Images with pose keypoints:
=== Begin Enclosure ===

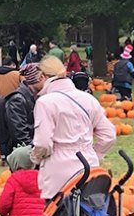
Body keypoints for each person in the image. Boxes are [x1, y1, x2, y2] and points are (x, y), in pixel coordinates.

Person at [30, 56, 116, 199]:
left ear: (43, 77)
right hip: (89, 166)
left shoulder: (45, 102)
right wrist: (93, 153)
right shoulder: (88, 99)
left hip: (58, 169)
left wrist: (35, 159)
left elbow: (43, 143)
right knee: (87, 215)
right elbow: (109, 135)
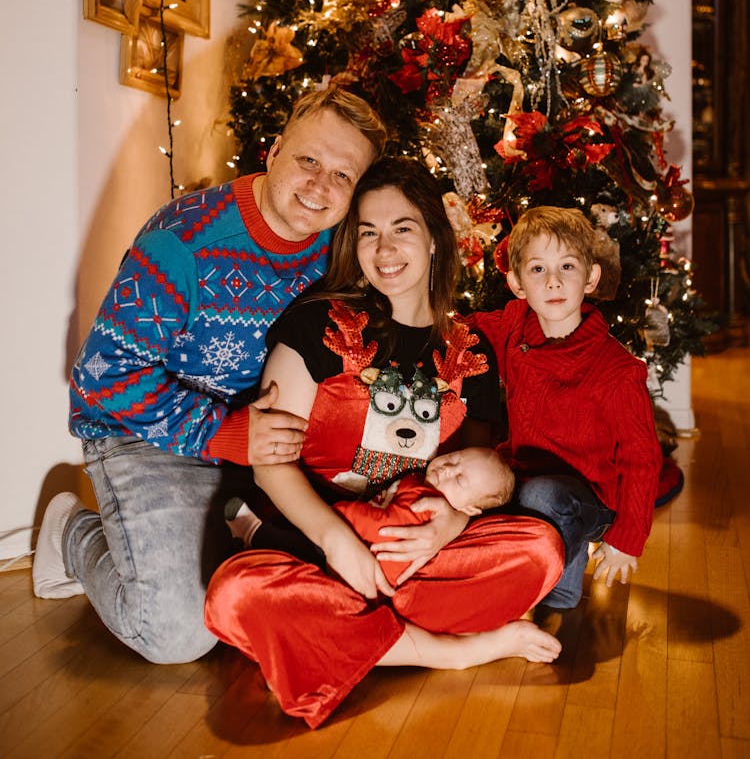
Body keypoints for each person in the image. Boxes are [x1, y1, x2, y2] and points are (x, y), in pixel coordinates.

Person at [204, 158, 565, 730]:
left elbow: (475, 471)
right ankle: (450, 649)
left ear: (434, 239)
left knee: (539, 548)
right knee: (236, 596)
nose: (384, 247)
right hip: (310, 546)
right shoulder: (315, 326)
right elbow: (269, 461)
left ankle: (346, 635)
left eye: (402, 228)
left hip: (414, 554)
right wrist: (337, 543)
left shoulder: (469, 348)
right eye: (367, 232)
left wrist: (450, 524)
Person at [32, 85, 387, 664]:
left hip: (264, 451)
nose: (321, 187)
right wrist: (227, 434)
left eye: (344, 176)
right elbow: (99, 376)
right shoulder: (184, 244)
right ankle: (71, 532)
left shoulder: (345, 249)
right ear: (272, 152)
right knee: (174, 634)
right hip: (147, 439)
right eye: (308, 160)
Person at [471, 205, 663, 612]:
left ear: (591, 277)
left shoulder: (617, 371)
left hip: (592, 496)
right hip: (524, 476)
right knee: (489, 482)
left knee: (545, 494)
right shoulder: (514, 326)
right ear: (517, 283)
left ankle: (557, 589)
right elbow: (463, 331)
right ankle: (497, 571)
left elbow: (642, 461)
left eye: (568, 267)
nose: (554, 281)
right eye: (538, 270)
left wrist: (626, 540)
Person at [227, 445, 516, 586]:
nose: (447, 469)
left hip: (362, 562)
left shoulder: (425, 502)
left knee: (300, 551)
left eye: (460, 480)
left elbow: (383, 528)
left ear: (469, 509)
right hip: (361, 558)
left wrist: (339, 513)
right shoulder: (423, 485)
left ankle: (255, 534)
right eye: (455, 459)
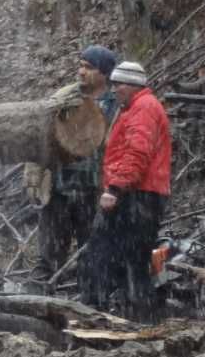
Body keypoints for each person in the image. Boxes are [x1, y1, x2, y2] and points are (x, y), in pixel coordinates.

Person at [81, 60, 172, 321]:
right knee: (131, 260)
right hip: (140, 194)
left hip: (136, 195)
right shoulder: (136, 107)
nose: (114, 89)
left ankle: (97, 313)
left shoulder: (143, 109)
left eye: (119, 84)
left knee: (105, 255)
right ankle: (132, 314)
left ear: (133, 85)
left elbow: (136, 153)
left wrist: (114, 188)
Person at [32, 45, 120, 289]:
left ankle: (90, 302)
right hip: (58, 188)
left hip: (93, 190)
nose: (81, 72)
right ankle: (37, 302)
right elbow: (40, 136)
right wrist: (33, 175)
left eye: (89, 68)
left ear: (105, 73)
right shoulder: (65, 97)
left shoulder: (116, 105)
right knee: (49, 254)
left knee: (92, 250)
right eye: (80, 66)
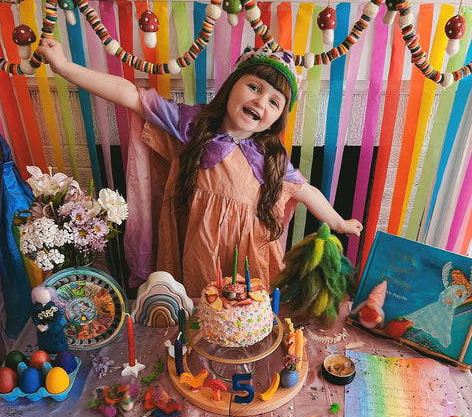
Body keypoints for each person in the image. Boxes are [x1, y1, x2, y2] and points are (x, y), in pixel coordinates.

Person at [37, 40, 363, 297]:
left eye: (275, 101)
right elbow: (129, 95)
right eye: (255, 87)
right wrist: (64, 67)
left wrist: (338, 221)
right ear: (232, 85)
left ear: (278, 117)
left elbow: (305, 191)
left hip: (246, 254)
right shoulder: (193, 125)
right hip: (195, 244)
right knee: (197, 307)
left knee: (241, 317)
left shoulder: (270, 157)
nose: (262, 101)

=== End Enclosure ===

PROBLEM DESCRIPTION: Each line from the first line of the entries through the line containing "left wrist: (626, 540)" should be duplicated word for word, and nothing more; the pictures stay out.

YOUR SOLUTION:
Body keypoints for each person in the image. Boxes are [x1, y1, x2, y2] and points are (x, y), in pixel coordinates.

Person at [30, 56, 116, 199]:
left ear: (43, 77)
right hip: (89, 166)
left shoulder: (45, 102)
right wrist: (93, 153)
right shoulder: (88, 99)
left hip: (58, 169)
left wrist: (35, 159)
left elbow: (43, 143)
right knee: (87, 215)
right elbow: (109, 135)
Body keypoints for each person in the image. Boxes are [x1, y1, x2, y2] and points are (x, y), in pixel coordinates.

Person at [204, 158, 565, 730]:
left elbow: (475, 471)
right ankle: (450, 649)
left ear: (434, 239)
left knee: (539, 548)
right knee: (236, 596)
nose: (384, 247)
right hip: (310, 546)
right shoulder: (315, 326)
right elbow: (269, 461)
left ankle: (346, 635)
left eye: (402, 228)
left hip: (414, 554)
right wrist: (337, 543)
left shoulder: (469, 348)
right eye: (367, 232)
left wrist: (450, 524)
Person at [32, 85, 387, 664]:
left hip: (264, 451)
nose: (321, 187)
right wrist: (227, 434)
left eye: (344, 176)
right elbow: (99, 376)
right shoulder: (184, 244)
right ankle: (71, 532)
left shoulder: (345, 249)
right ear: (272, 152)
right knee: (174, 634)
right hip: (147, 439)
right eye: (308, 160)
Person at [471, 205, 663, 612]:
left ear: (591, 277)
left shoulder: (617, 371)
left hip: (592, 496)
right hip: (524, 476)
right knee: (489, 482)
left knee: (545, 494)
right shoulder: (514, 326)
right ear: (517, 283)
left ankle: (557, 589)
right elbow: (463, 331)
right ankle: (497, 571)
left elbow: (642, 461)
left eye: (568, 267)
nose: (554, 281)
right eye: (538, 270)
left wrist: (626, 540)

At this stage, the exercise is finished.